Sunday , 5, May 2024 Leave a comment

The weird westerns continue. This week’s book is Nancy A. Collins’ Dead Man’s Hand. It is a trade paperback collection from Two Wolf Prress from 2004. Contents are a collection of five stories, novellas, and a short novel. Introduction by Joe R. Lansdale.

Nancy Collins was a member for a period of time in the Robert E. Howard United Press Association before I joined. I had heard she had a Solomon Kane story that she ran in her ‘zine. I knew of her weird western short novel “Walking Wolf” through REHUPA. Collins was a star of 1990s and 00s horror with her “Sonja Blue” series of vampire novels and frequent contributor to horror anthologies.

“Hell Come Somedown” is original to the collection. Sam Hell the Dark Ranger is a former Texas Ranger who deals with supernatural creatures bothering people. He is also a vampire on the trail of the Spanish vampire who made him one.

“Lynch” was a harback chapbook from Cemetary Dance Publications in 1998. Collins adapts the Frankenstein story to the Old West.

“Walking Wolf” was a stand alone novel published by Mark V. Ziesing in 1995. Billy Skillet is an infant raised by Comanches. They found him alive at the site of his family’s massacre (not by Indians). Billy finds he is a werewolf. The novel is a sort of Little Big Man story with Billy alternating living with Indians and Whites. He knows Sitting Bull and Quanah Parker. During the novel, he finds who murdered his parents and the connection with his father. My favorite parts of the novel are the supernatural portions with interactions with a vampire, another werewolf, and Witchfinder Jones.

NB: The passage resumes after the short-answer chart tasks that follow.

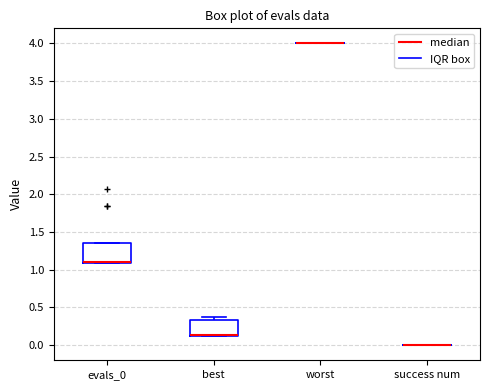

Reading left to right, transcribe this box plot: for each box, give where its median line is, the range the box spans, and where its two whiskers end, as read against the y-axis. The values are not printed on the chart, so give them approximately, as read against the axis.

evals_0: median 1.10 (drawn on the box's lower edge), box 1.10 to 1.35, whiskers 1.10 to 1.35
best: median 0.15, box 0.10 to 0.35, whiskers 0.10 to 0.35 (just above the box's upper edge)
worst: box collapsed to a line at 4.00, whiskers 4.00 to 4.00
success num: box collapsed to a line at 0.00, whiskers 0.00 to 0.00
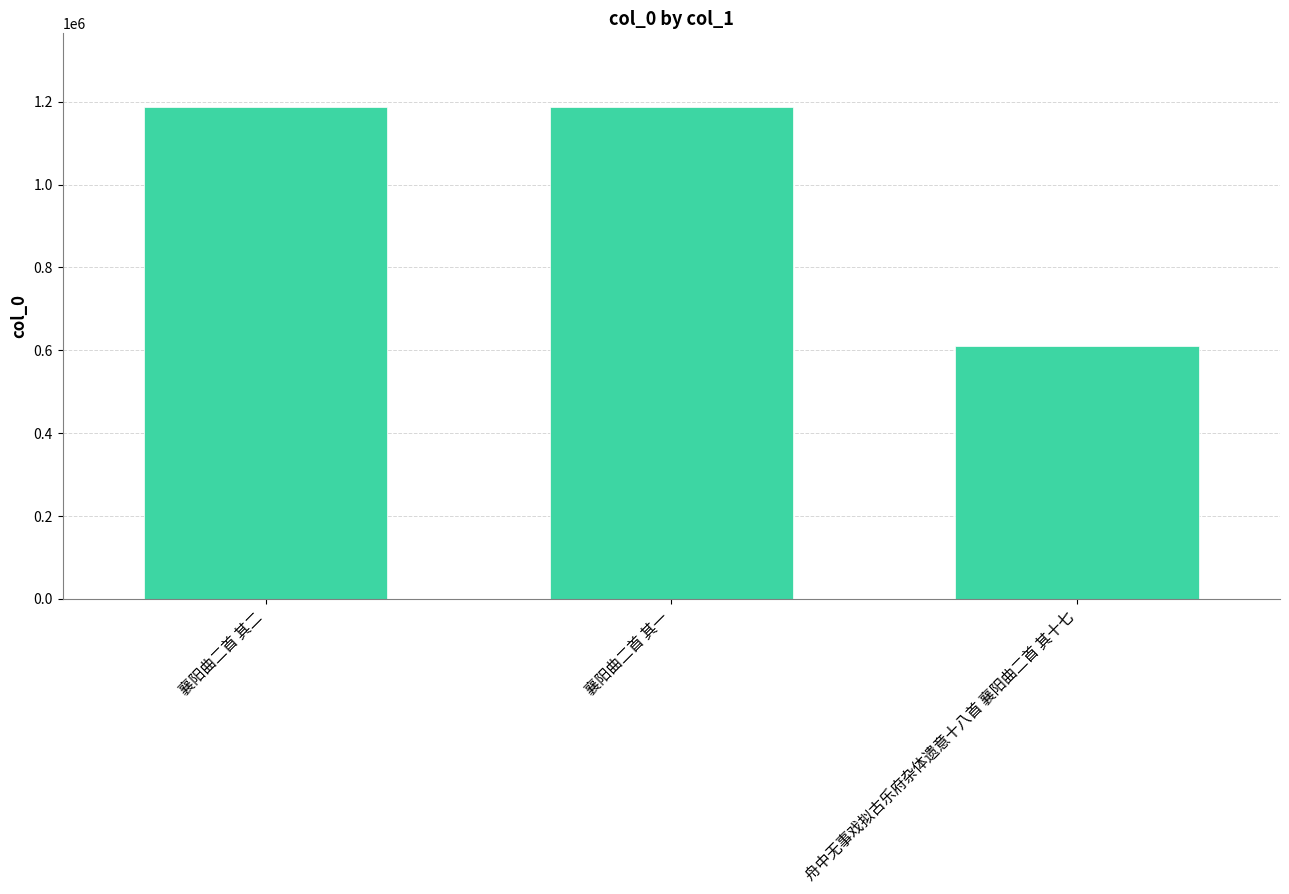

Which category has the lowest value across all series?

舟中无事戏拟古乐府杂体遗意十八首 襄阳曲二首 其十七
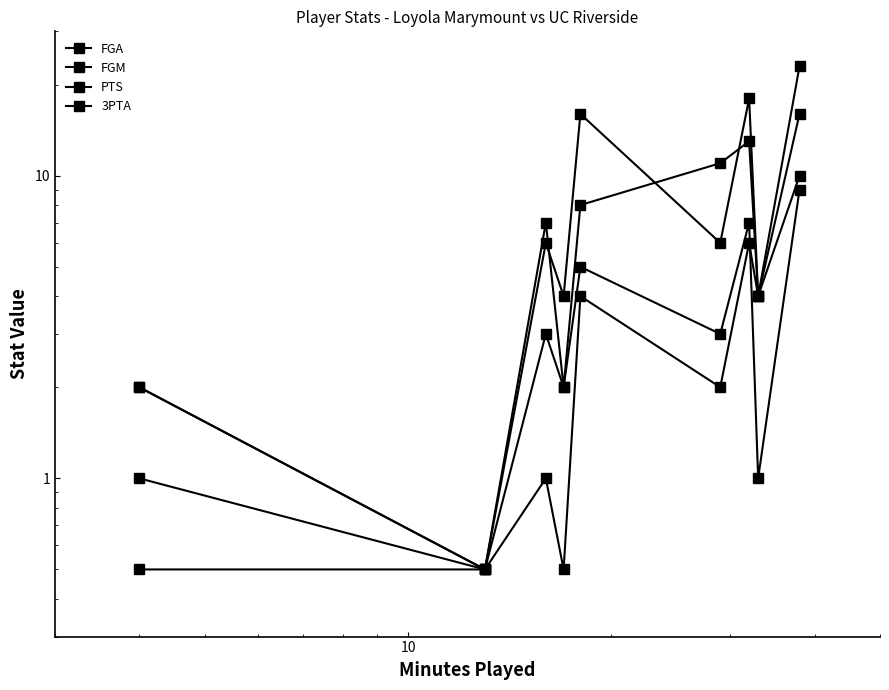

True or false: FGA has more than 2 interior local peaks.

False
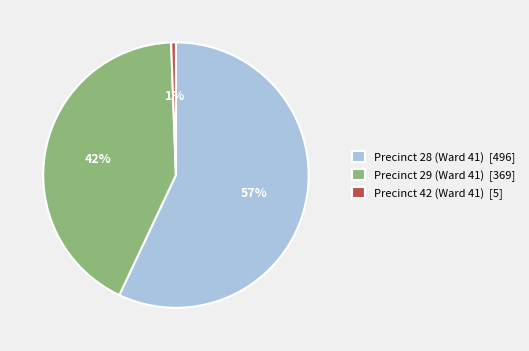

Is the sum of Precinct 42 (Ward 41) [5] and Precinct 29 (Ward 41) [369] greater than half?

No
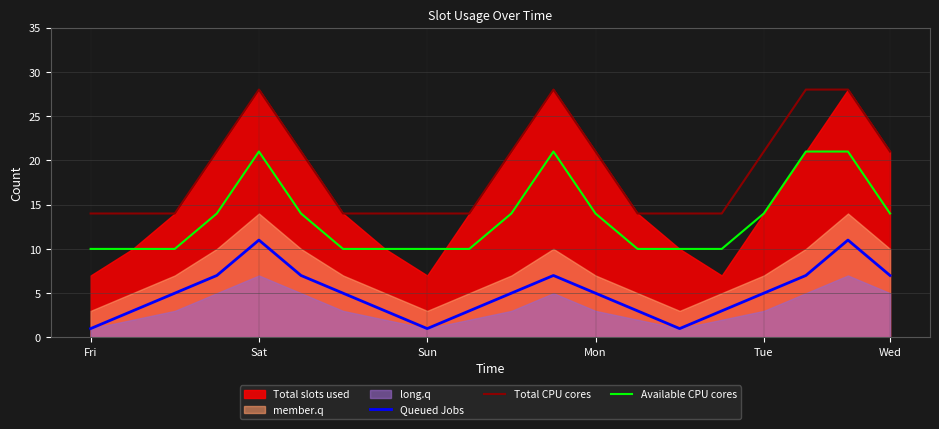

True or false: Available CPU cores and Queued Jobs intersect in this chart.

False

“The Tortuga Hill Gang’s Last Ride: The True Story” is a little less heavy and more like a story owing to pulp magazine Uknown. This was a chapbook from Roadkill Press in 1991. A young gargoyle has read dime novels about the outlaw Black Hat Johnson and wants to join his gang.

“Calaverada” was originally in A Skull Full of Spurs from 2000. Bounty Hunters find their quarry in a Mexican town on Dia de los Muertes. Robert E. Howard would have approved of this story.

This is a strong collection. In fact, I have to say I prefer Nancy Collins’ weird westerns to Joe Lansdale. I have written on my complaint that too many writing weird westerns today are weak on the west part. Nancy Collins knows the period and attitudes. She knows how to write an action scene. I hope she writes more stories about the Dark Ranger.

Nancy Collins has had some bad luck recently with a medical episode. A good way to help her out is buy a book. She has a new Solomon Kane story if so inclined. She had another werewolf western, Wild Blood, that I will be checking out.